MIA BULJAN: I had collected the answers “69,” “70,” “56,” and “65” for the answers to the problem I presented (5 x14). Monique notices, during Enmy’s explanation of how she counted by five 14 times, that you can really count every two fives as a ten. Monique doesn’t know it, but she has invented the strategy of compensation in multiplication. She doubled one factor (5 became 10) and halved the other factor (14 became 7) so she turned 5 x 14 into 10 x 7.

This is not necessarily a strategy I’d expect my students to use yet, or even be able to articulate past this “special case” to generalizing about halving and doubling, or quartering and quadrupling, etc.

However, I did want to capture the idea so we could explore it as a conjecture (does it always work? Sometimes work? Never really work?) and to practice our productive discourse.

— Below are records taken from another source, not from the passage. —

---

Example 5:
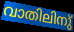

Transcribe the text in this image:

വാതിലിനു്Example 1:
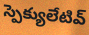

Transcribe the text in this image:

స్పెక్యులేటివ్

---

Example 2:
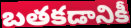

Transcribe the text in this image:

బతకడానికీ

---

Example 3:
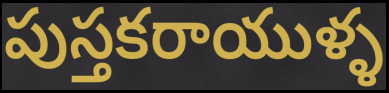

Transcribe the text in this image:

పుస్తకరాయుళ్ళ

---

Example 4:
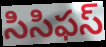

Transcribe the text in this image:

సిసిఫస్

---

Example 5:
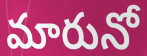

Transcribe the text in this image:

మారునో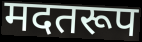
मदतरूप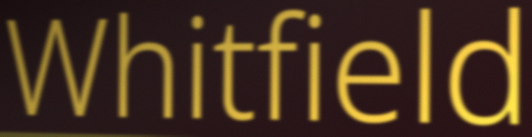
Whitfield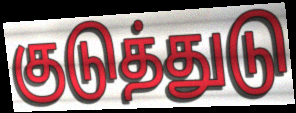
குடுத்துடு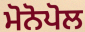
ਮੋਨੋਪੋਲ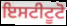
ਇਸਟੀਟੂਟੋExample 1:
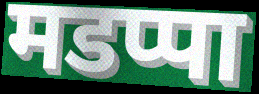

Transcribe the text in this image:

मडप्पा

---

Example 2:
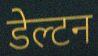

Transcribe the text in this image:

डेल्टन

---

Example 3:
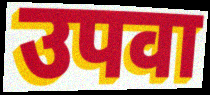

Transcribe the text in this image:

उपवा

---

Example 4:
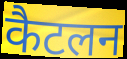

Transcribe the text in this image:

कैटलन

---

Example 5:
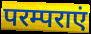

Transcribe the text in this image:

परम्पराएं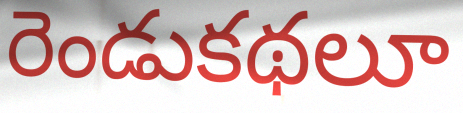
రెండుకథలూ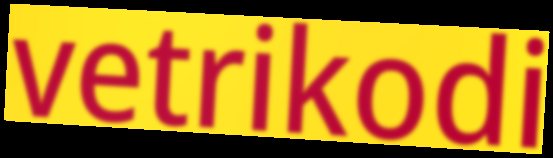
vetrikodi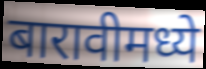
बारावीमध्ये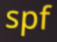
spfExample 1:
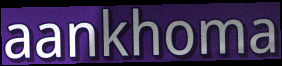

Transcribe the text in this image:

aankhoma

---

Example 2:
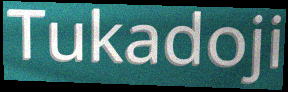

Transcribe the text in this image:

Tukadoji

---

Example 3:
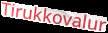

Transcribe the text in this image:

Tirukkovalur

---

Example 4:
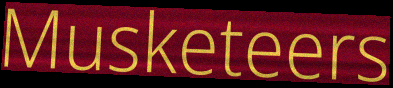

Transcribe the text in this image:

Musketeers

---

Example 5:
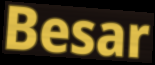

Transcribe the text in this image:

BesarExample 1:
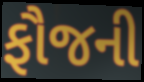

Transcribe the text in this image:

ફૌજની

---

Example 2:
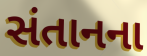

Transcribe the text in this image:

સંતાનના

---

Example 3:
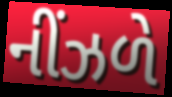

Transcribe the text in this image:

નીંઝળે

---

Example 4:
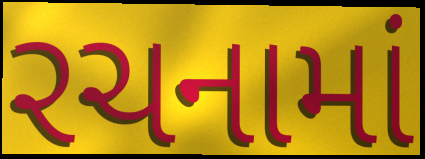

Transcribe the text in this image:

રચનામાં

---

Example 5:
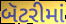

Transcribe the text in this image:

બૅટરીમાંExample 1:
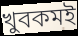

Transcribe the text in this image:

খুবকমই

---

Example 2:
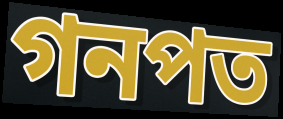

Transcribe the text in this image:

গনপত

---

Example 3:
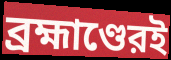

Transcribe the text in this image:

ব্রহ্মাণ্ডেরই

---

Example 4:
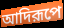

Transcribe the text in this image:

আদিরূপে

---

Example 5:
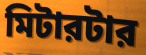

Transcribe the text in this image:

মিটারটার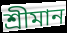
শ্রীমান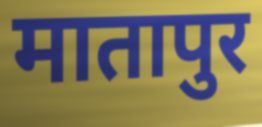
मातापुर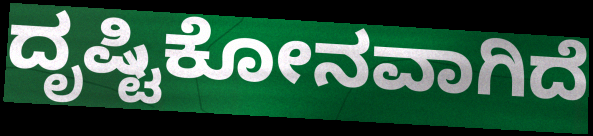
ದೃಷ್ಟಿಕೋನವಾಗಿದೆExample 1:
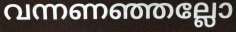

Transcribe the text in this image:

വന്നണഞ്ഞല്ലോ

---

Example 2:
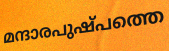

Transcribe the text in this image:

മന്ദാരപുഷ്പത്തെ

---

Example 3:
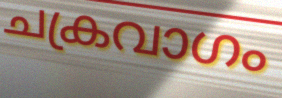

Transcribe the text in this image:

ചക്രവാഗം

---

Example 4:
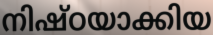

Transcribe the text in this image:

നിഷ്ഠയാക്കിയ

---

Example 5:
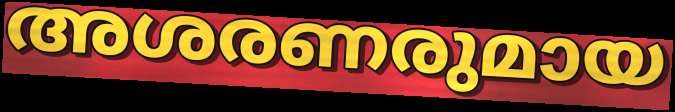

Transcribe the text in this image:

അശരണരുമായ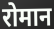
रोमान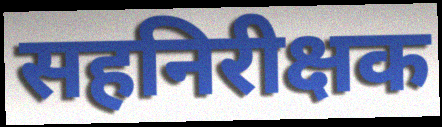
सहनिरीक्षक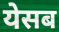
येसब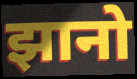
झानोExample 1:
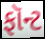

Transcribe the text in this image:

ફૉન્ટ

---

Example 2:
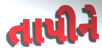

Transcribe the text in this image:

તાપીને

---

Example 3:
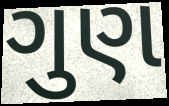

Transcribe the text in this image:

ગુણ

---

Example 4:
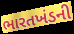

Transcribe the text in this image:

ભારતખંડની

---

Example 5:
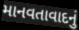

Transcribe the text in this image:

માનવતાવાદનું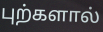
புற்களால்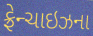
ફ્રેન્ચાઇઝના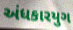
અંધકારયુગ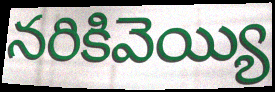
నరికివెయ్యి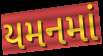
યમનમાંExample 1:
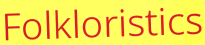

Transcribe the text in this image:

Folkloristics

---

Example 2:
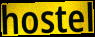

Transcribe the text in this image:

hostel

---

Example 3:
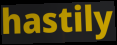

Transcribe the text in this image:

hastily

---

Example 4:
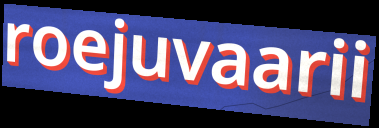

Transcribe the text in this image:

roejuvaarii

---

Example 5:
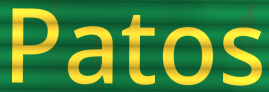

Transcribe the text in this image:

Patos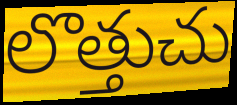
లొత్తుచుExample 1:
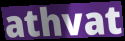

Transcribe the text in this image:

athvat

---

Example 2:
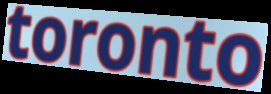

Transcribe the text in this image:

toronto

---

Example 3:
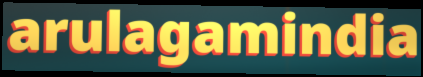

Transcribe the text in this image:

arulagamindia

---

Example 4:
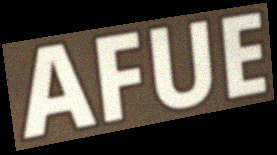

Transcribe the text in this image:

AFUE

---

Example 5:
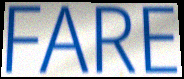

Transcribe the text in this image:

FARE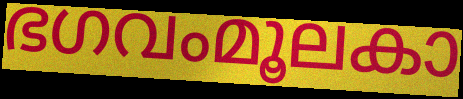
ഭഗവംമൂലകാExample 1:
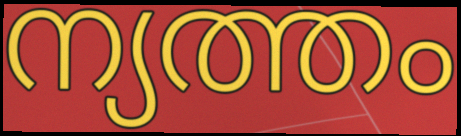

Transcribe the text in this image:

ന്യത്തം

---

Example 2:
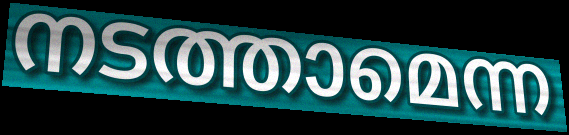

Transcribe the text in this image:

നടത്താമെന്ന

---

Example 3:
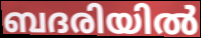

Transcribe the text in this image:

ബദരിയിൽ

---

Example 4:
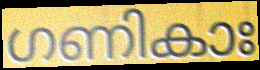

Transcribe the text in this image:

ഗണികാഃ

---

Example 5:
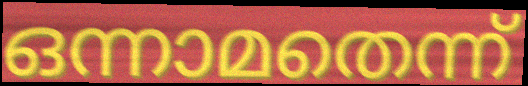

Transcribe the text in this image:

ഒന്നാമതെന്ന്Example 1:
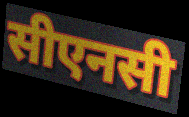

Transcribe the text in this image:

सीएनसी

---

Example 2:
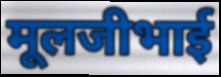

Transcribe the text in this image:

मूलजीभाई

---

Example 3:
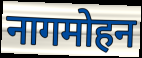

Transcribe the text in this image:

नागमोहन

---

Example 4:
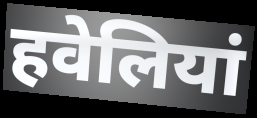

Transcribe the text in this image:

हवेलियां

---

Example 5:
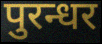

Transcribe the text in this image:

पुरन्धर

In the first part of this segment, as we wind down the strategy sharing, I see that I’m continuing to put more of the discussion focus on the students listening carefully to each other, rather than relying on me to revoice everything. I’m still doing quite a bit of the heavy lifting here, in terms of clarifying and orienting their thinking, but I am also giving them more space to practice hearing each other. When Enmy says she doesn’t understand Monique’s way, rather than revoicing or restating, I direct her to listen to Monique explain herself again.

In the final part of this segment, I ask them to use their whiteboards to write a multiplication number sentence. I like using whiteboards for this kind of experimental work. It’s less permanent, and therefore less intimidating, than pencil and paper work. In the video, a lot of kids are just swiping away their experiments in favor of other ideas as they discuss with their partners. There is still a lot of confusion on those whiteboards at the end of the number talk, but it was great formative information on where to go next. I imagine these students would benefit from articulating in words first, before modeling with their number sentences. Putting into words “5 equal groups of 10” to describe what Marlene had done is the conceptual part that goes with the more concrete number sentence.

Being able to connect these concepts is part of our Sociomathemical Norms. The answer of 70 is important, but it’s not the only math. Being able to connect our ideas, understand and question our classmates, and push our conceptual understanding of multiplicative reasoning is as important.